In [0]:
query = """
WITH RANK AS (
    SELECT 
        ANIO,
        POZO, 
        ROUND(SUM(PRODUCCION_MBD),2) AS TOTAL_ANUAL,
        DENSE_RANK() OVER (PARTITION BY ANIO ORDER BY ROUND(AVG(PRODUCCION_MBD),2) DESC) AS rk
    FROM workspace.pmx_etl.silver_pemex_prod
    WHERE POZO != 'NACIONAL'
    GROUP BY ANIO, POZO
)
SELECT * FROM RANK WHERE rk <= 10
"""

In [0]:

spark.sql(
f"""
CREATE OR REPLACE TABLE workspace.pmx_etl.rank_top_pozos_mensual
USING DELTA
PARTITIONED BY (POZO,ANIO)
{query}
"""
)

In [0]:
import plotly.express as px

df = spark.sql(query)
pdf = df.toPandas()

# Ordena los años para que la línea salga bien
pdf = pdf.sort_values(["POZO", "ANIO"])

# Gráfico de líneas
fig = px.line(
    pdf,
    x="ANIO", y="TOTAL_ANUAL", color="POZO",
    markers=True,
    title="Top 10 pozos por año - Evolución (TOTAL_ANUAL MBD)",
    labels={"ANIO":"Año", "TOTAL_ANUAL":"Total anual (MBD)", "POZO":"Pozo"}
)

fig.update_traces(mode="lines+markers")
fig.update_layout(
    height=600,
    margin=dict(l=20,r=20,t=60,b=20),
    legend_title="Pozo"
)

display(fig)

__REGISTROS DE DATOS__
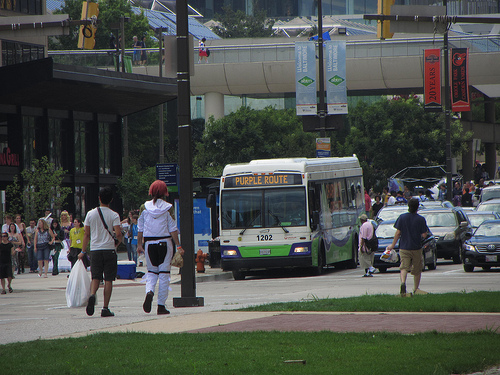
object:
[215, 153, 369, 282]
bus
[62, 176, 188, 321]
couple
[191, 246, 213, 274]
hydrant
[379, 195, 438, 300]
man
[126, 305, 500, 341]
sidewalk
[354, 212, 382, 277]
person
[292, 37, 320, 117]
banner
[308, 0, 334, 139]
pole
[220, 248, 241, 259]
light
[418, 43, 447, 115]
banner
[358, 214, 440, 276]
cars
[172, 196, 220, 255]
bus stand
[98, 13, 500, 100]
bridge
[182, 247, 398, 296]
street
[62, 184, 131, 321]
man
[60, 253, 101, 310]
bag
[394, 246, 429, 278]
shorts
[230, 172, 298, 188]
sign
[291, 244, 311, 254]
headlights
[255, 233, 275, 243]
number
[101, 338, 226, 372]
grass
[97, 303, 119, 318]
shoes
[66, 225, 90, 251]
shirt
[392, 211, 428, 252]
shirt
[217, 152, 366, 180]
bus roof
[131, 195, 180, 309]
clothes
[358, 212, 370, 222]
hat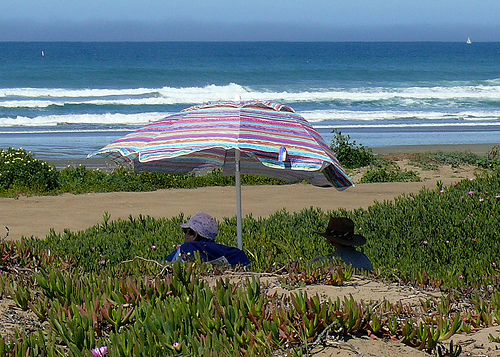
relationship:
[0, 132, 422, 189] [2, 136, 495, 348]
plants on beach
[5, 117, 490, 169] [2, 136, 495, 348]
shore on beach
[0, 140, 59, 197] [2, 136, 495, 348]
bush on beach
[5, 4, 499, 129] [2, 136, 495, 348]
ocean on beach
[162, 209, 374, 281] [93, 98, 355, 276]
people under an umbrella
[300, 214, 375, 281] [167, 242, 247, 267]
man wearing shirt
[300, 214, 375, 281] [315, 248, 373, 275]
man wearing shirt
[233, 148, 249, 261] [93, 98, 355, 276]
pole for an umbrella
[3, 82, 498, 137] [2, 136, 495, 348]
waves crashing on beach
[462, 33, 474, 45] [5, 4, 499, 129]
sail boat on ocean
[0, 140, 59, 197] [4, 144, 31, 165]
bush has white buds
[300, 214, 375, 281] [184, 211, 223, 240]
man wearing hat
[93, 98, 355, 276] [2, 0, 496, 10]
umbrella for sun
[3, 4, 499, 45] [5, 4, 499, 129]
sky over ocean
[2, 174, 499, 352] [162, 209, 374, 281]
plants are around people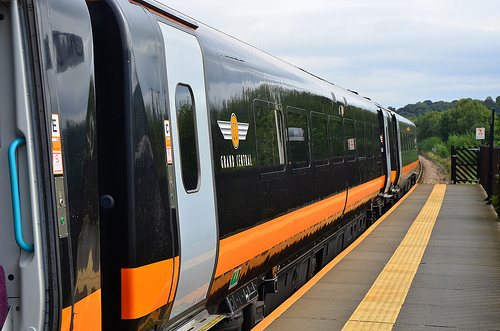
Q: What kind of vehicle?
A: Train.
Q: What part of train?
A: Door.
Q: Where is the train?
A: Tracks.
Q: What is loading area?
A: Concrete.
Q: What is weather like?
A: Slightly cloudy.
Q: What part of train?
A: Windows.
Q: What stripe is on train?
A: Orange.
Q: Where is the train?
A: Station.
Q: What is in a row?
A: Windows.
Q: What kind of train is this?
A: Passenger train.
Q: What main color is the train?
A: Black.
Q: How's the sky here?
A: Overcast.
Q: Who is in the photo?
A: Nobody.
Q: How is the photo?
A: Clear.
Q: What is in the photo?
A: A train.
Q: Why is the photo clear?
A: Its during the day.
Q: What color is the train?
A: Black.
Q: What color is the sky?
A: White and blue.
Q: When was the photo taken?
A: Daytime.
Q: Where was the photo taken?
A: Train tracks.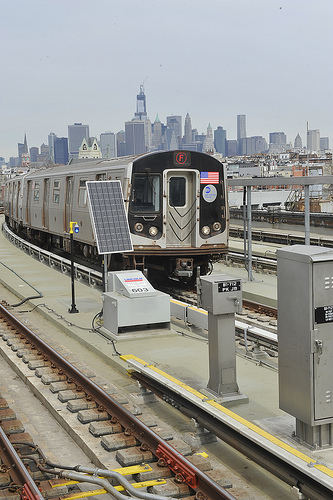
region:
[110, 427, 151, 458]
the railroad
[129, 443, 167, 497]
the railroad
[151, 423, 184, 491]
the railroad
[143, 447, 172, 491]
the railroad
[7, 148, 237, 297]
a commuter train on the tracks outside a large city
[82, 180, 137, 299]
a rectangular solar panel used to power the train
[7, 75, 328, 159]
a cityscape woth many tall buildings in the distance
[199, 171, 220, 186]
a small American flag on the end of the train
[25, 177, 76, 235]
three doors and two windows on the train car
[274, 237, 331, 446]
a grey electrical box next to the tracks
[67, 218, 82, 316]
a small thin pole with a blue light at the top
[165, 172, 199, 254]
a door with a window at the end of the train car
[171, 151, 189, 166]
a red F in a red circle on the top of the train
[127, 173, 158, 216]
a small window next to a door at the end of the train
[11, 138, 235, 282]
the train is on the tracks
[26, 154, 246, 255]
the train car is brown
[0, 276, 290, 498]
multiple tracks are present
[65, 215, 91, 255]
a blue light hangs by the side of the track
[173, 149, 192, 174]
a red F is on the train car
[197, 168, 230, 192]
an american flag is on the train car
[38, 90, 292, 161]
many skyscrapers dot the background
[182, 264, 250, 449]
grey mechanical boxes are by the tracks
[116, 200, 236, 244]
the train has 4 lights on it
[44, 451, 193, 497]
silver hose type things snake across the vacant track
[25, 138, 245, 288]
commuter train on tracks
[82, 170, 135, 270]
rectangle solar panel on pole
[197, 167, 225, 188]
american flag on train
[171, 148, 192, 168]
red letter in circle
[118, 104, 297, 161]
city skyline on horizon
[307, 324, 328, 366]
handle on gray box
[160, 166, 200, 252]
door with window on train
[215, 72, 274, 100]
blue of daytime sky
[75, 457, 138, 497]
two curved metal poles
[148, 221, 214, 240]
lights on black surface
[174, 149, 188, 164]
The letter 'F' illuminated red in a circle.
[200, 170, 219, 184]
American flag on front of train.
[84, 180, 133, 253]
Solar panel on train station platform.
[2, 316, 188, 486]
metal train tracks.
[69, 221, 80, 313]
Black and yellow light pole.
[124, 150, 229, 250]
Front of train.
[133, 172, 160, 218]
Window for conductor.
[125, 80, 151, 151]
Tall city building in background.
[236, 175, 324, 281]
Metal fence railing at station.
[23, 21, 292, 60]
Blue, sky clear of clouds and hazy.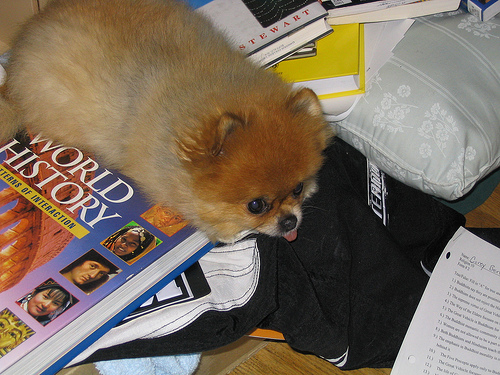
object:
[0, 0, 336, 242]
dog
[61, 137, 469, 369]
clothes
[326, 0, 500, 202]
pillow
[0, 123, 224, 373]
book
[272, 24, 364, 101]
book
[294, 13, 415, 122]
bunch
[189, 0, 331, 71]
books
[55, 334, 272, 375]
floor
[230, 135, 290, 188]
orange fur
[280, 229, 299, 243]
tongue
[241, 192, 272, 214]
eye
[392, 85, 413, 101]
flowers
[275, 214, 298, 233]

__PLANTEAMIENTO DEL PROBLEMA__
Transcriba la parte del fragmento que comienza con "SELECT * FROM" y continúa hasta "PARTITIONED BY (POZO,ANIO)", ambos incluidos.

__RESPUESTA CORRECTA__
SELECT * FROM RANK WHERE rk <= 10
"""

In [0]:

spark.sql(
f"""
CREATE OR REPLACE TABLE workspace.pmx_etl.rank_top_pozos_mensual
USING DELTA
PARTITIONED BY (POZO,ANIO)